Fix gamme correction / color space issue

So far, it seems like the color space is off. When compared to the render of windows' 3D viewer of the watermill.obj (+watermill.mtl), it seems that ours is much lighting. The fix seems to be in something with misaligning formats between our images and the eventual swapchain format.

Rework render loop to have a FrameManager

Instead of getting the images and handling image synchronization manually, we should instead offload this to some FrameManager. It takes the swapchain and outputs ConceptualImages, which wraps the swapchain's images and have per-frame command buffers, descriptor sets, etc.

Add a dev console in-game

Next, before we do cool lighting junk, it would be extremely awesome to have a console in the rasterizer where we can load and unload models, change colours, load textures, etc as much as we want.

Create the ModelManager class

Since we're focusing on rendering models, we'll first build a class to handle that. We can think of this one as a general module memory manager, that decides what to load when from disk and how to convert it so that it's accessible for Vulkan. It does not concern itself with things like positioning or something - that's for the ObjectManager.

Re-add texture support

With our multi-material support, it's now time to add the SimpleTextured material again, meaning we need to fix the TextureSystem.

Rename project to Makma3D

Rasterizer is a bit too general, so for funzies we should rename the engine to a cool name. Makma3D seems like it (derived from Vulcan -> Vulkan, Magma -> Makma), and so we should rename the repo, project namespace and CMake executable/project names.

Rasterizer crashes on resize

We continuously get heap errors and the like whenever the window resizes (or at least, the swapchain is re-created). This should obviously be fixed somehow.

◆ **ACTION ITEM A**: From the rasterizer issue list, reproduce the part that opens with the words containing "Re-add texture support" and closes with "be fixed somehow.".
◆ **ACTION ITEM B**: In the rasterizer issue list, what does the proposed FrameManager take, and what does it output?
◆ **ACTION ITEM C**: Continue the rasterizer issue list from the point where it stops.

(Stored records)
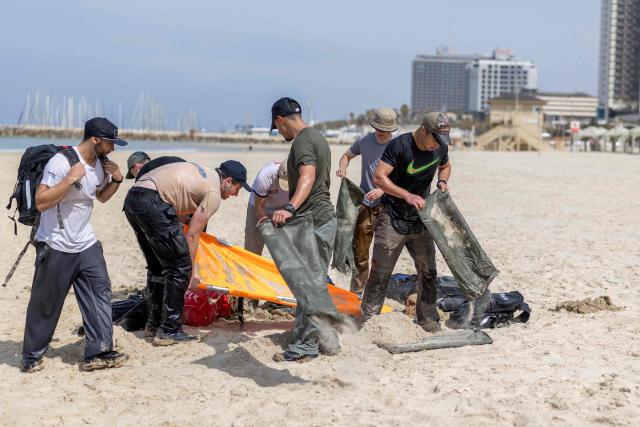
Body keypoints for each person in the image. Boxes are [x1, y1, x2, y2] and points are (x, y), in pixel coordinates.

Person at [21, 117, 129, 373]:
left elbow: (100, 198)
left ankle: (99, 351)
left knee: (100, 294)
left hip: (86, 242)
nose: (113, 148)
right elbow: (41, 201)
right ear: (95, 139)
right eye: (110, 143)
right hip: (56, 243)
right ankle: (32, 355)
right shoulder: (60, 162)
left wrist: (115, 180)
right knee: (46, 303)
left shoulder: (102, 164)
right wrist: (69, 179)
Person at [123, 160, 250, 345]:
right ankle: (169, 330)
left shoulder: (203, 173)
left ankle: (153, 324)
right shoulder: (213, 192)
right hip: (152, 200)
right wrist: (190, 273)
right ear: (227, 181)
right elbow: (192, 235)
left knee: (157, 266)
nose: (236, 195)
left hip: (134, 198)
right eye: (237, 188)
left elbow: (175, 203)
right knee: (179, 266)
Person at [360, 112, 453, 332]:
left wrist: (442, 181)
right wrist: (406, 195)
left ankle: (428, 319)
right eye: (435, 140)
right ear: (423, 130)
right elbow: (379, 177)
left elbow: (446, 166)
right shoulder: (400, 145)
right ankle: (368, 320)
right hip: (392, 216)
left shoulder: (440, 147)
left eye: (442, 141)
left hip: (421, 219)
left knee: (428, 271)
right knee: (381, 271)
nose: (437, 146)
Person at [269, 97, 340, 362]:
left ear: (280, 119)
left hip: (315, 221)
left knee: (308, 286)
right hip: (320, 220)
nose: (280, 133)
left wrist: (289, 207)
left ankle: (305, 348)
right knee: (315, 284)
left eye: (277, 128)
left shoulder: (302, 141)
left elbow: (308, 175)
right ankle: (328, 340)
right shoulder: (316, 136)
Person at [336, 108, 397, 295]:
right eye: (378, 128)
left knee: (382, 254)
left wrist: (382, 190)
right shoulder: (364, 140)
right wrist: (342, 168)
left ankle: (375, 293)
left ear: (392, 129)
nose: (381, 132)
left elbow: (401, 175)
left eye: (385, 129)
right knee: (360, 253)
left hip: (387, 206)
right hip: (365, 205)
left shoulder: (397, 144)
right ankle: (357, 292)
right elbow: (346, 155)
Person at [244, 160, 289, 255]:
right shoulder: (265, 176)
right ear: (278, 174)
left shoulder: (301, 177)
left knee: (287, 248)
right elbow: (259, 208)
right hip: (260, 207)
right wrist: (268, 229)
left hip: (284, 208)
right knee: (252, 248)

==

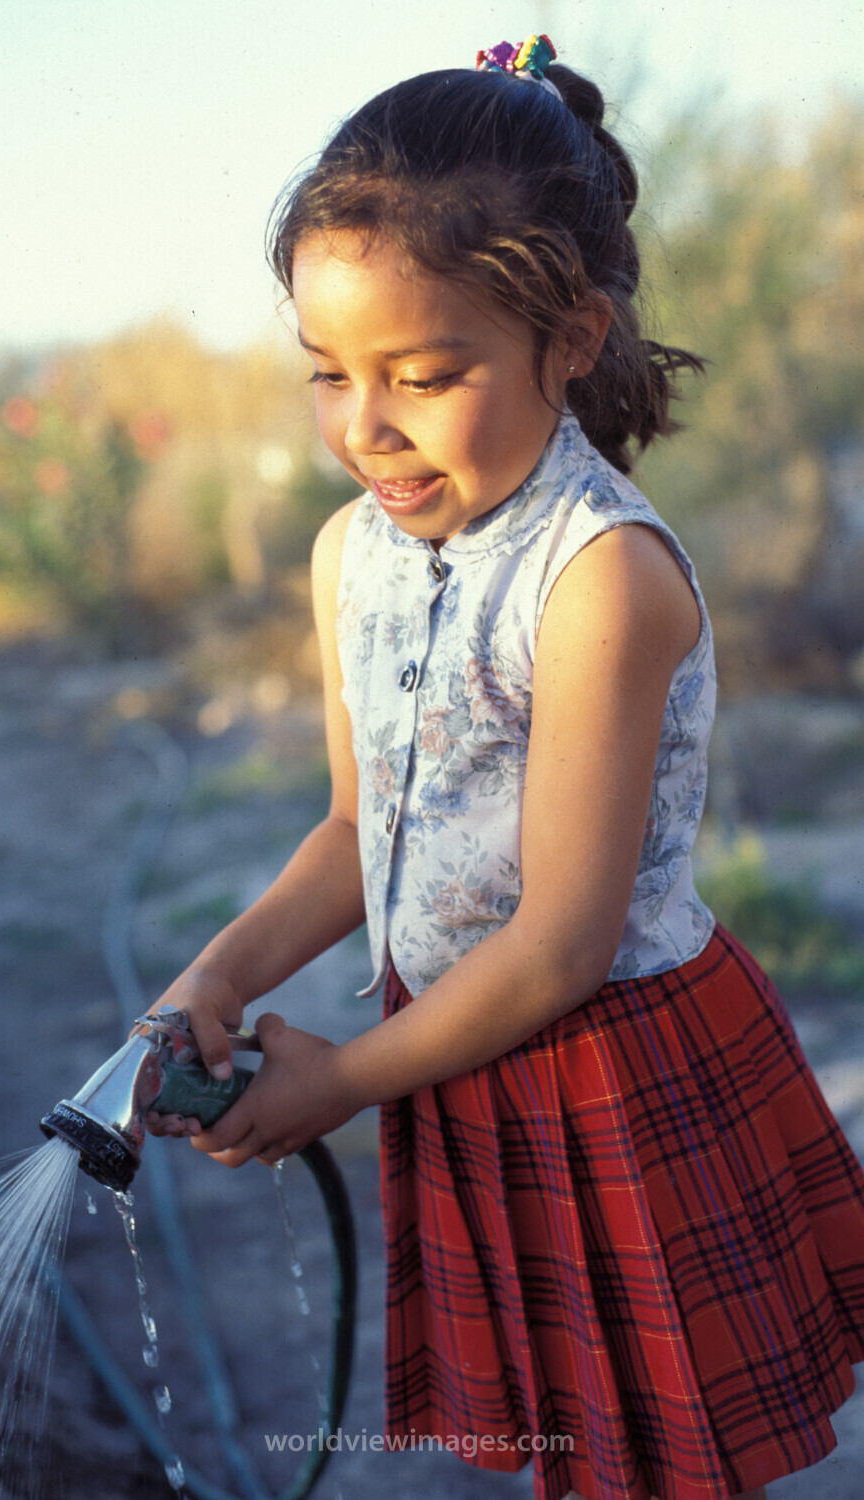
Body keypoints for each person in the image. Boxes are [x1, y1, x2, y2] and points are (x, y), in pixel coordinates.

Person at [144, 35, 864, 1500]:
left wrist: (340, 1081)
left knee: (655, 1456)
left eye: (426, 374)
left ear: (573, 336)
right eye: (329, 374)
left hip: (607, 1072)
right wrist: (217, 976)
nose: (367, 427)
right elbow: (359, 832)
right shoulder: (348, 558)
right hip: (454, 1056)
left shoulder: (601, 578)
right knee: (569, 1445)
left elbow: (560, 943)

==

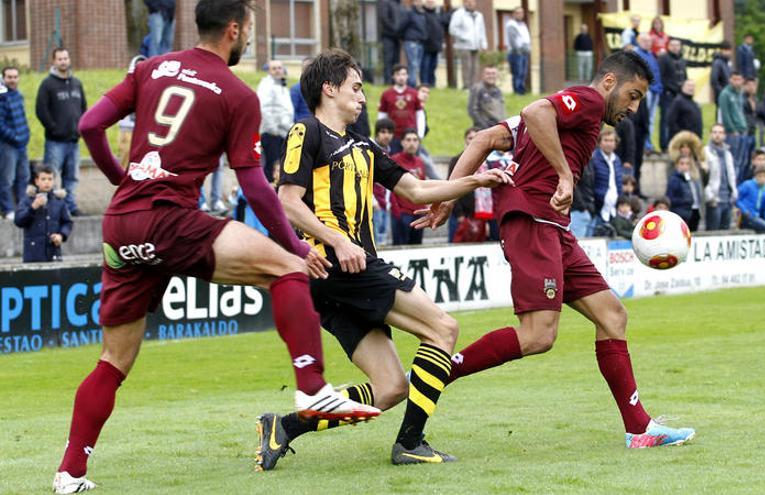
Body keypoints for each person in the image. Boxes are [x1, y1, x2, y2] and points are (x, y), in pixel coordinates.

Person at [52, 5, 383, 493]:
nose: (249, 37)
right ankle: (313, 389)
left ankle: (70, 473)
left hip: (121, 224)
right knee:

◆ **RESPONSE BOX A**:
Re-add texture support

With our multi-material support, it's now time to add the SimpleTextured material again, meaning we need to fix the TextureSystem.

Rename project to Makma3D

Rasterizer is a bit too general, so for funzies we should rename the engine to a cool name. Makma3D seems like it (derived from Vulcan -> Vulkan, Magma -> Makma), and so we should rename the repo, project namespace and CMake executable/project names.

Rasterizer crashes on resize

We continuously get heap errors and the like whenever the window resizes (or at least, the swapchain is re-created). This should obviously be fixed somehow.

◆ **RESPONSE BOX B**: It takes the swapchain and outputs ConceptualImages.

◆ **RESPONSE BOX C**:
Rework texture system to work in materials

It seems to be much more common to define materials and assign textures to them than to have a per-object texture. We should move to this kind of model too, as this also suggests the presence of non-textured materials.

Create the ObjectManager class

Once we have a solid ModelManager, it's time to create the ObjectManager. It's job (for now, anyway) is to take a model loaded by the ModelManager, and allow the programmer to apply transformations. This is basically what separates the static model from a nonstatic game object.

Will still contain a little bit of Vulkan to pass matrices around, but probably not that much.

Prepare basic hello triangle

Before we can do anything remotely interesting, we first have to re-structure the project to render something simple like a triangle again. We'll be basing our Vulkan interface on that of the RayTracer-3, and thus aim to have a (somewhat) high-level API which we use for the Vulkan functions.

Write serious README

Currently, the README is very default. Instead, it should be transformed to have a nice intro, a how-to on compilation and running and possibly something on licences.

Create the TextureManager class

Once we can solidly render models, focus shifts to texturing them. For this, we create the TextureManager class, which is the ModelManager for textures.